On the second of these fronts, Diyaroglu is going to mark a genealogical interest in the ways of looking at painting. In contemporary development, the meaning and its frameworks of social truth would constitute new subjectivities, suggested by the hegemonies of knowledge and culture. Therefore, it is not surprising that Diyaroglu, faced with the paradigm of the visual image, makes an allusion, in his language, to looking through the screens. The essence of these screens, as a focus of repetitions, is the product in which a series of systems converge, going through the microchip, the military development of the Internet, television, satellite, the telephone line or the telegraph, lead us to a radical basis argued in the dual perspective of the windows.

 

Diyaroglu’s window, Selfportrait (2023) and Lost horizon (2023), is a two-way portal, in which the production of the visual resource looks while being looked at. This idea of sale dismantles, in the circuit of hyper-communication and digital surveillance, the essence of the artwork as an object, to question whether, in the being-image of the artwork, there is the occasion of its very visualization. The window, understood as a history of Western art itself, at least from approaches such as those of Marx Wartofsky [See: Sight, Symbol and Society (1981)], describes, while presenting itself, the reality of its own mirror image.

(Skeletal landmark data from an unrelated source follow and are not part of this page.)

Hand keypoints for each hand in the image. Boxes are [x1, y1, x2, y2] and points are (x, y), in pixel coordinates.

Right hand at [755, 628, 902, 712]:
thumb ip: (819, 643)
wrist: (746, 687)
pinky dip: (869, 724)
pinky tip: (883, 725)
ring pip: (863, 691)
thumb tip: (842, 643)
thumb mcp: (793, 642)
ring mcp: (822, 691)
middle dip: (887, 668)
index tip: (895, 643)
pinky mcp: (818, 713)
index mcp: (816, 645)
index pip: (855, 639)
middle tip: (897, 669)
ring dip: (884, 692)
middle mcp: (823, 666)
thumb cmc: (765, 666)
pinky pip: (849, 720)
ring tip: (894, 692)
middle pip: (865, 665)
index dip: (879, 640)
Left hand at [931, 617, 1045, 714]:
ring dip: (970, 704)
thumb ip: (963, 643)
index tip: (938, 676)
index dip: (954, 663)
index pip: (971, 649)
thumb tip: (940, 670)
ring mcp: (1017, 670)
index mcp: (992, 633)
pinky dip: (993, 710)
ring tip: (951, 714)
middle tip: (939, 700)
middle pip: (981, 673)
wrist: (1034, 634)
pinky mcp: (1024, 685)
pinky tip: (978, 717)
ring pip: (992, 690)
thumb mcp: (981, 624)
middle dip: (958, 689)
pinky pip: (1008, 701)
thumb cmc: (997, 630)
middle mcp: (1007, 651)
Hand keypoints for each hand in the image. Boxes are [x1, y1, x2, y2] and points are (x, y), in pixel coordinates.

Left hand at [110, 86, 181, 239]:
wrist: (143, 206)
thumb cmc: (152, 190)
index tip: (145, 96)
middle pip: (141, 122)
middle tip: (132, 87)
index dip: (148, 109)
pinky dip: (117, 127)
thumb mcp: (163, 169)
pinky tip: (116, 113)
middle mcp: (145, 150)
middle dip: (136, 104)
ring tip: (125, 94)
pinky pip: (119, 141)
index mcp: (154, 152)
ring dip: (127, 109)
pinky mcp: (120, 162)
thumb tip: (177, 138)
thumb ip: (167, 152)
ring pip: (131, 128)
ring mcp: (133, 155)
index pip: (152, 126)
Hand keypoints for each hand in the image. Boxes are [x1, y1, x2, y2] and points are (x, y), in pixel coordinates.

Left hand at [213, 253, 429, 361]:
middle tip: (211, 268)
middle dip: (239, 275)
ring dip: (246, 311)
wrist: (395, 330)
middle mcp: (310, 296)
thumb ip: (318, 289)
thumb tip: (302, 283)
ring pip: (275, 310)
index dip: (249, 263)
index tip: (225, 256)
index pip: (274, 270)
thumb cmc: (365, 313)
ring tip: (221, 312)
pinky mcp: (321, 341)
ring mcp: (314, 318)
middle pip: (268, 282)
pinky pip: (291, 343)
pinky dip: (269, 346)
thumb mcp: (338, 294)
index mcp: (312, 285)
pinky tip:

The crystal-image, argued by Deleuze from his reflection on cinema, acquires a new meaning, and this could be elucidated from Watch 1 (2023) and Watch 2 (2023), when the optical image and its virtual reflection are crystallized not in its imaginary level, but in the exchange and consequent update of the perception of that image by the one who looks at it. In some way, the mirror would be represented by the mirror itself, and we are the ones who are in the middle, looking sideways at both ends of the representation.

 

This crystallization of the virtual image, contemplated through the historiographical window of representation, opens the third stage that Diyaroglu faces in this exhibition. It remains in the interest of the artist to wonder what is the job of the painter in the ellipse of representation from digital neoliberalism, forcing voluntary submission to the doctrine of the image. The image contained in Diyaroglu’s canvases is the representation of a disembodied voice. At the same time, contemplating it makes us participate in certain silences that are omitted in our constant search for information and meaning, accelerated by the digital paradigm that we are so tired of criticizing, but so fundamental to structuring our knowledge.

 

Somehow, Diyaroglu’s painting, within its own genealogy, once again is asking us once againfrom where we have to look at it. This position, far from revealing a haptic approximation to its form, leads us to elaborate a perspective marked by our knowledge of visualization. We can get as close as we want trying to find a falsifying narrative in the image, surely Diyaroglu has taken care of the detail and in the repetition exercise he has repeated the mistake. We could also get as far away as the gallery setting allows us to identify the constellation and material exchange between the pieces that make up the exhibition. But, from this text, we dare to advise that we accept the invitation that is offered to us to elaborate resources to look “through” the framework of representation and with this, gain access to the original space of Diyaroglu’s images.

 Álvaro Porras Soriano

*Zrealizowano przy pomocy funduszu stypendialnego ze środków finansowych budżetu Miasta Gorzowa Wielkopolskiego.